Data section:
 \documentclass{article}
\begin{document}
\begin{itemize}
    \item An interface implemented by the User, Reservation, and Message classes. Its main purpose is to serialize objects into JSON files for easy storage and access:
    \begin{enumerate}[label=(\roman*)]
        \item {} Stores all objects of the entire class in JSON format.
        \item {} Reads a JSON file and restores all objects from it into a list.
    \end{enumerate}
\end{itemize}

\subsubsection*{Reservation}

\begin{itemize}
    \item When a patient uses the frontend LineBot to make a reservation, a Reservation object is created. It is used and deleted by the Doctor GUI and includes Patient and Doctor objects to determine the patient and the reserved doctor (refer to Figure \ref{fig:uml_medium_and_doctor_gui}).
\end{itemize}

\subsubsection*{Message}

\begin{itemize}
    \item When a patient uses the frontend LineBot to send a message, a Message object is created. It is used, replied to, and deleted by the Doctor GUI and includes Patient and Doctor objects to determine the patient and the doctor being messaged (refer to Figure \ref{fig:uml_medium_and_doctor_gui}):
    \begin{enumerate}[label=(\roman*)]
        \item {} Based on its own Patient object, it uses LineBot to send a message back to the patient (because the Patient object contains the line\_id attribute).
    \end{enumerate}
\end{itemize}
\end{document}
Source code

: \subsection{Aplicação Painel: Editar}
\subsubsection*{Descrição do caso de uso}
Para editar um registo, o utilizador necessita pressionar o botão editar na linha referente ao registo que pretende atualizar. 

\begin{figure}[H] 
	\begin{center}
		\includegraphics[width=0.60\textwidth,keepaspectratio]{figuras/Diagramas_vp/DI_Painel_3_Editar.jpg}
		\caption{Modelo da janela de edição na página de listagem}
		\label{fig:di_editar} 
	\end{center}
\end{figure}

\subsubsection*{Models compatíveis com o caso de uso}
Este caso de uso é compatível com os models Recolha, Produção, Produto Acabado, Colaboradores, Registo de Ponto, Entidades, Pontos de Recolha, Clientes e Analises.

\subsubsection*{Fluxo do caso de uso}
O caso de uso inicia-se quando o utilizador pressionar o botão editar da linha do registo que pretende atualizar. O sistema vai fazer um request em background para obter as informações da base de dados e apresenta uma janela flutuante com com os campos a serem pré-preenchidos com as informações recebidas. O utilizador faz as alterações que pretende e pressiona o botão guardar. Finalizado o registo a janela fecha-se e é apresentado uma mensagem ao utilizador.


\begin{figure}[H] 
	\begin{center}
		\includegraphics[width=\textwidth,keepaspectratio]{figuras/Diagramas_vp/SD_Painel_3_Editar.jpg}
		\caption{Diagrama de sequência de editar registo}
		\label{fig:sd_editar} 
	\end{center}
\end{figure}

...

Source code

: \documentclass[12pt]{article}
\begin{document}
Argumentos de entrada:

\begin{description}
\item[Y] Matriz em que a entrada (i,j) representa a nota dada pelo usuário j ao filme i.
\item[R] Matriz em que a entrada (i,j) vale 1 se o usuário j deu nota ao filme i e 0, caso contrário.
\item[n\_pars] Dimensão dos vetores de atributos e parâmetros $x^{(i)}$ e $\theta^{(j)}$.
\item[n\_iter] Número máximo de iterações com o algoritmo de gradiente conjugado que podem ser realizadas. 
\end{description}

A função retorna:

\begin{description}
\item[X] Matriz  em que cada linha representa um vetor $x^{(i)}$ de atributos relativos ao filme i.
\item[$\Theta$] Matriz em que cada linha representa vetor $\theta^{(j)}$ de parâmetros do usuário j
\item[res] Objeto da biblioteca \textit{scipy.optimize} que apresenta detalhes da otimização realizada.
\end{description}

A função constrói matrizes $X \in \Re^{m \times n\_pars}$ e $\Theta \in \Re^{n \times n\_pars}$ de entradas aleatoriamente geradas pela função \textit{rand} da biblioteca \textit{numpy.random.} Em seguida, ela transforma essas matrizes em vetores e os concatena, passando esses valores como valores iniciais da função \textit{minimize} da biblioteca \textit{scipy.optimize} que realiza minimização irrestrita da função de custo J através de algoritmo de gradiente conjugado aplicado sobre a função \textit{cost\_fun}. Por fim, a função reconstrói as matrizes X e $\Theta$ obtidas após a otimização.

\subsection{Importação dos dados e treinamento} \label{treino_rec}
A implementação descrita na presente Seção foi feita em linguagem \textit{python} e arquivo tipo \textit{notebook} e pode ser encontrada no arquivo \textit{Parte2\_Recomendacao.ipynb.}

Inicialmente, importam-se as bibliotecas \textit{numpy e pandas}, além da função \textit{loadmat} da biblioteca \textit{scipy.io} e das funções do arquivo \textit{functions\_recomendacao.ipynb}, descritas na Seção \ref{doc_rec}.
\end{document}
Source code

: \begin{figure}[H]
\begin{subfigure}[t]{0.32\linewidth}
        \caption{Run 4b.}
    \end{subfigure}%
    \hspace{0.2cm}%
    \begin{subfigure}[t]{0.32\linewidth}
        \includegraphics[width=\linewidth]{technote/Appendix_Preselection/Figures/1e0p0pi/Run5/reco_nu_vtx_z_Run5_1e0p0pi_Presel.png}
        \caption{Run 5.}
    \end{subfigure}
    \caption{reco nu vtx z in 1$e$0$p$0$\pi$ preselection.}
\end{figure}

---

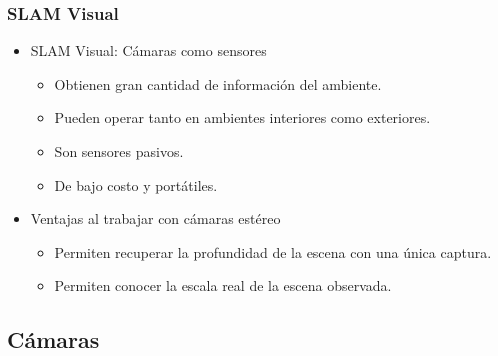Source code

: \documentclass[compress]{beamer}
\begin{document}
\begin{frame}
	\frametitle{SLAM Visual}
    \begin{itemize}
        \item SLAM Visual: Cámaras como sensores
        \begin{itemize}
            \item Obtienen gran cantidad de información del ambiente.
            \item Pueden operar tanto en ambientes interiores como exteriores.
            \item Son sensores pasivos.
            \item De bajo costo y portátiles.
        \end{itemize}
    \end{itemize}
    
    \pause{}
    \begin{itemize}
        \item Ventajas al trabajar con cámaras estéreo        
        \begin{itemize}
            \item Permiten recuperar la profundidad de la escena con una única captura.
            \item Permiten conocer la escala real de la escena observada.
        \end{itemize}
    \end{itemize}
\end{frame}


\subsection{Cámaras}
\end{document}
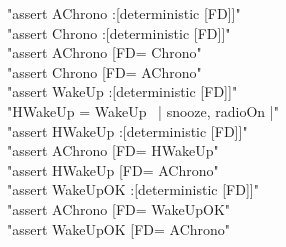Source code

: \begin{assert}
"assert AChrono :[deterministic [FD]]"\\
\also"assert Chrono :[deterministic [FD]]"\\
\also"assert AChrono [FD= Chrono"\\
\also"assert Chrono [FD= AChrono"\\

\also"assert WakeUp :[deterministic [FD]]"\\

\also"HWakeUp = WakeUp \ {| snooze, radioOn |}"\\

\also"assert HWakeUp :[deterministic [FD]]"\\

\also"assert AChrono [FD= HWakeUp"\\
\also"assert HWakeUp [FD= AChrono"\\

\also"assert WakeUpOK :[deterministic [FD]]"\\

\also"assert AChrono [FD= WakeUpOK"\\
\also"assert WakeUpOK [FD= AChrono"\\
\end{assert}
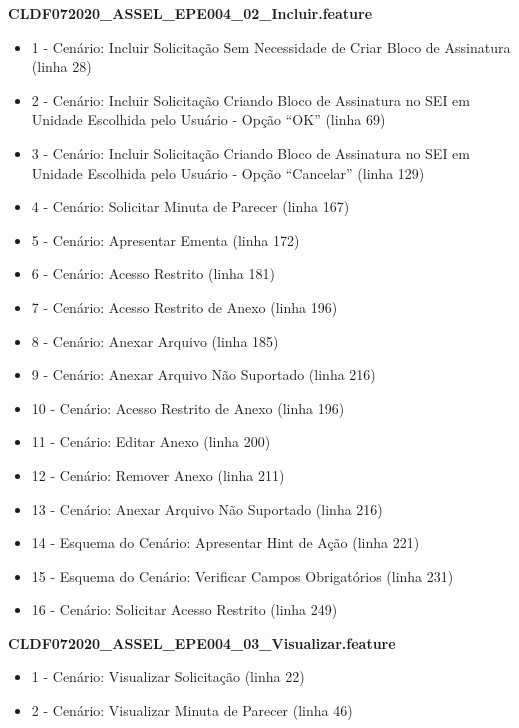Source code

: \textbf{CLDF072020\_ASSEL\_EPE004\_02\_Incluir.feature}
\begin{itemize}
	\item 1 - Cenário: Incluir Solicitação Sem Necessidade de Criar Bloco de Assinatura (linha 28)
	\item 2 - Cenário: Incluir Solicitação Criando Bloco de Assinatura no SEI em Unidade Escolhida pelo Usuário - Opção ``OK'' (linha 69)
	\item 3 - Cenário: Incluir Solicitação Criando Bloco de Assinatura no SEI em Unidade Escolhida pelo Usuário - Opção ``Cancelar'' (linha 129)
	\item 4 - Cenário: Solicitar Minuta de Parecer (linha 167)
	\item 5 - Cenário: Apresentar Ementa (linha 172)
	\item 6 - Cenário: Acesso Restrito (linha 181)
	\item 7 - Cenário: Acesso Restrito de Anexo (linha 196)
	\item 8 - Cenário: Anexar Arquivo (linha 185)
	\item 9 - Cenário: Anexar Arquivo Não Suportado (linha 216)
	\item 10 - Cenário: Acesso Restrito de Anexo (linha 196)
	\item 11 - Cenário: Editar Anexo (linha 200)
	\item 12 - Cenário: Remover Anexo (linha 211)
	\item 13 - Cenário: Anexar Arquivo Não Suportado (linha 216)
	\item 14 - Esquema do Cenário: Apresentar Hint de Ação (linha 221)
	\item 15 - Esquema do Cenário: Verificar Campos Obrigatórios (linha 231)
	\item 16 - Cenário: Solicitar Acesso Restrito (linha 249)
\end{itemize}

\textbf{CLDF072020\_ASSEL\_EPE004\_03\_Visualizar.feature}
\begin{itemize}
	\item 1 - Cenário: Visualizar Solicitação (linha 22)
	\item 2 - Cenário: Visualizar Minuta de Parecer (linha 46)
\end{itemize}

Exercise prompt:
A complete answer gives every line of the records holding "SLAM".

Task response:
	\frametitle{SLAM Visual}
        \item SLAM Visual: Cámaras como sensores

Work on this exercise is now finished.